### Exercise requirements
Below are records; copy every line in them that holds the word "Formats".

[Source texts of formatted documents]
▽
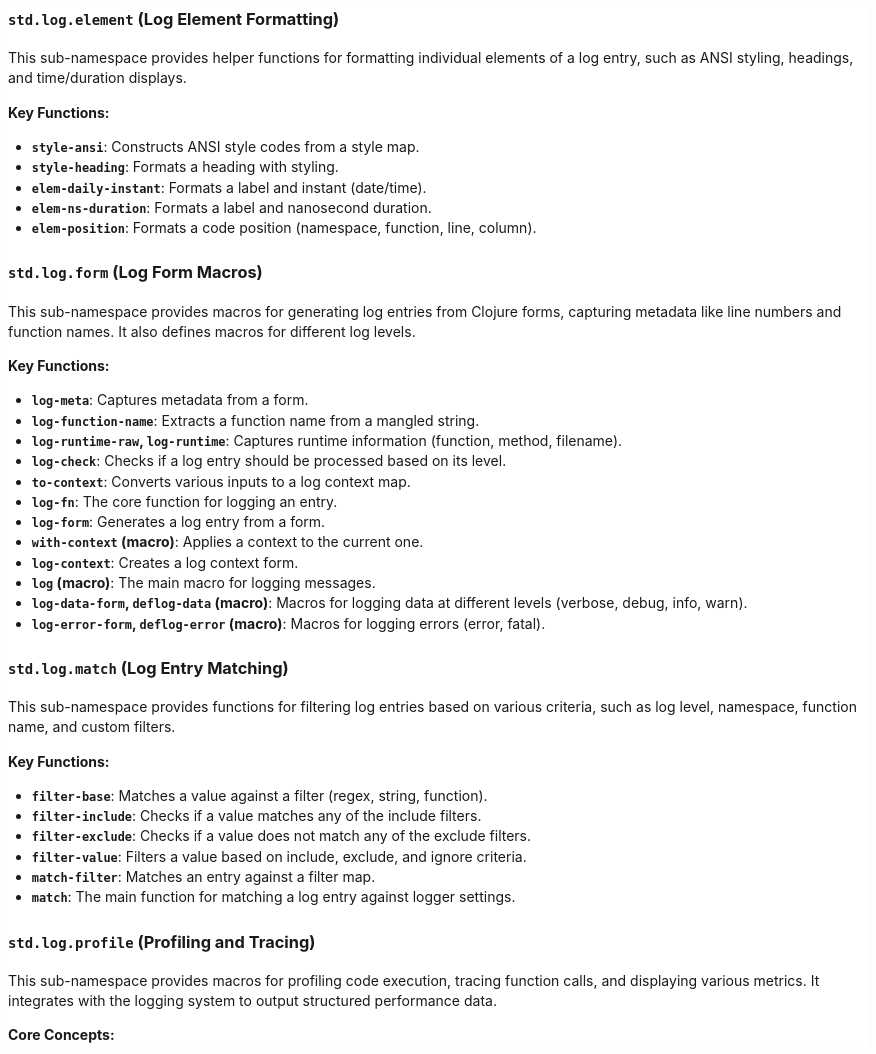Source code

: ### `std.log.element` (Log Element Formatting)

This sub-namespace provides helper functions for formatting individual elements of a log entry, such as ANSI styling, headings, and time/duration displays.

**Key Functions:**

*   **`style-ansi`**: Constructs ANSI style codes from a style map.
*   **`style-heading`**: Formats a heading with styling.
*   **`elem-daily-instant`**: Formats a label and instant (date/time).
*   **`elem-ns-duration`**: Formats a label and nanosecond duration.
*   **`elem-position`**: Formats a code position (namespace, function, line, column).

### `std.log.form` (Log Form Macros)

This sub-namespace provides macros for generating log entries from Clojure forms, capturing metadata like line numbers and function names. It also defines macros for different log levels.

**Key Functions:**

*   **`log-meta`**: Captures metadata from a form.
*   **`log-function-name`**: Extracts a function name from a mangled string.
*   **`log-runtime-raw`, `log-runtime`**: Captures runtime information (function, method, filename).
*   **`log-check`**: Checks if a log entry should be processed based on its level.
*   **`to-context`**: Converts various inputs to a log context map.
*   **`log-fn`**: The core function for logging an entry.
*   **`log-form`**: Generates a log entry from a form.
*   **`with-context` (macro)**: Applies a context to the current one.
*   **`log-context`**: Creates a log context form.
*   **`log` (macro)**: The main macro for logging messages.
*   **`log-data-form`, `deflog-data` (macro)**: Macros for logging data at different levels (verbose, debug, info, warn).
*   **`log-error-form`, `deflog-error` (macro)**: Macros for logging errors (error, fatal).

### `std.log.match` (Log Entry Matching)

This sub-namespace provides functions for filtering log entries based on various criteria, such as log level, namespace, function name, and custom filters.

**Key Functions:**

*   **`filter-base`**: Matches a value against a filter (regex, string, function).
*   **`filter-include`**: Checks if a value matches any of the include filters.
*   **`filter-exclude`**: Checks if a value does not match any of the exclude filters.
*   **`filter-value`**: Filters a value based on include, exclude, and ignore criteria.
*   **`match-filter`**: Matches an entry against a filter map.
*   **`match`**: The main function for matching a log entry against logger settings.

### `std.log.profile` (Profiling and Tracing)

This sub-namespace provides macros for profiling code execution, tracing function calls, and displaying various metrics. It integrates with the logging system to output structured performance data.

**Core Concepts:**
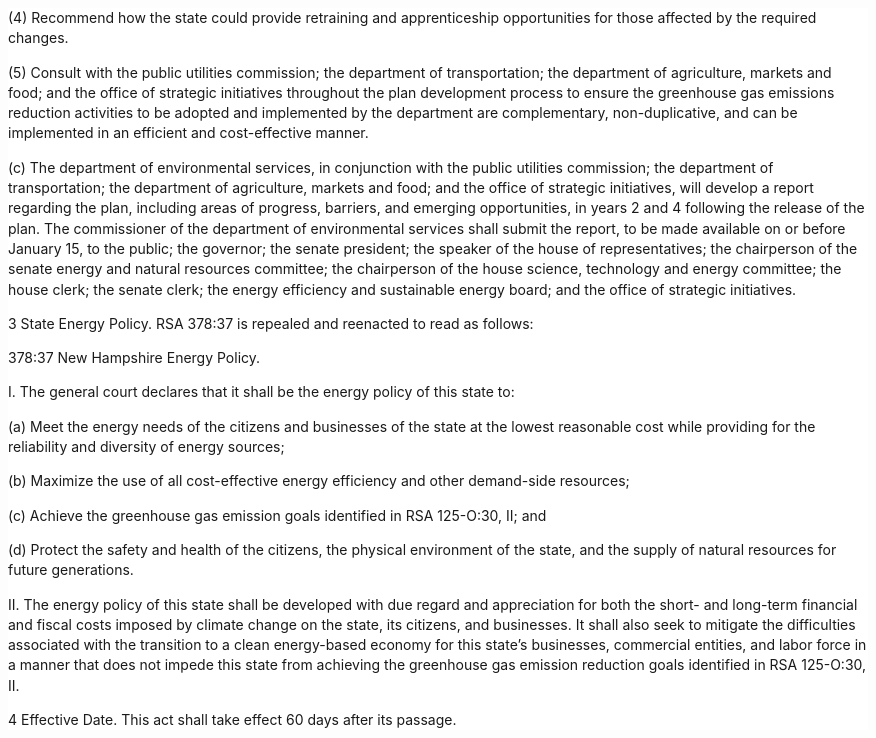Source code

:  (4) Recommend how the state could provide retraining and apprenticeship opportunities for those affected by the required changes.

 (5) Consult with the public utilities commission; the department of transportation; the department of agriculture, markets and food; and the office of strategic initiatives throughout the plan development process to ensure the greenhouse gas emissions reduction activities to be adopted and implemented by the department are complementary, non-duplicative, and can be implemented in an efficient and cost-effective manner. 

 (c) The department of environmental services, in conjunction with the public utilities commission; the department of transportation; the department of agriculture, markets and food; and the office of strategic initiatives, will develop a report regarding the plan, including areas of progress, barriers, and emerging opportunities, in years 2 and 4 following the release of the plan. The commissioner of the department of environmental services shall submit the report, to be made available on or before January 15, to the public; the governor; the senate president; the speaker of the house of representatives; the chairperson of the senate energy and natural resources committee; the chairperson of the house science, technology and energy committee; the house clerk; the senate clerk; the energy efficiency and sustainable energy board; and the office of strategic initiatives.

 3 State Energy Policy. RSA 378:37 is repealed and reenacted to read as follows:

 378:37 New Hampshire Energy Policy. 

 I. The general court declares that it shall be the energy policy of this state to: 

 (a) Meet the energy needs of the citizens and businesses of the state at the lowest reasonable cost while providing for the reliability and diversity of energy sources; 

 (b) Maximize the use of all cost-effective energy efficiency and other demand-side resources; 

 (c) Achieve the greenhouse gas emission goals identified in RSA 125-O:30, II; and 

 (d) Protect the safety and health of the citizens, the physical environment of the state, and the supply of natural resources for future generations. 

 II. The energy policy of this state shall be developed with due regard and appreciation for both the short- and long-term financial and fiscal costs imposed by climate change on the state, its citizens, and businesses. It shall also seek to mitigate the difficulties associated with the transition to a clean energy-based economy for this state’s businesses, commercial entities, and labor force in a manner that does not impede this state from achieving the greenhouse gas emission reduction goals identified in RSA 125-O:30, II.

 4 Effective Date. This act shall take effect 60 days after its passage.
△
### Task output
*   **`style-heading`**: Formats a heading with styling.
*   **`elem-daily-instant`**: Formats a label and instant (date/time).
*   **`elem-ns-duration`**: Formats a label and nanosecond duration.
*   **`elem-position`**: Formats a code position (namespace, function, line, column).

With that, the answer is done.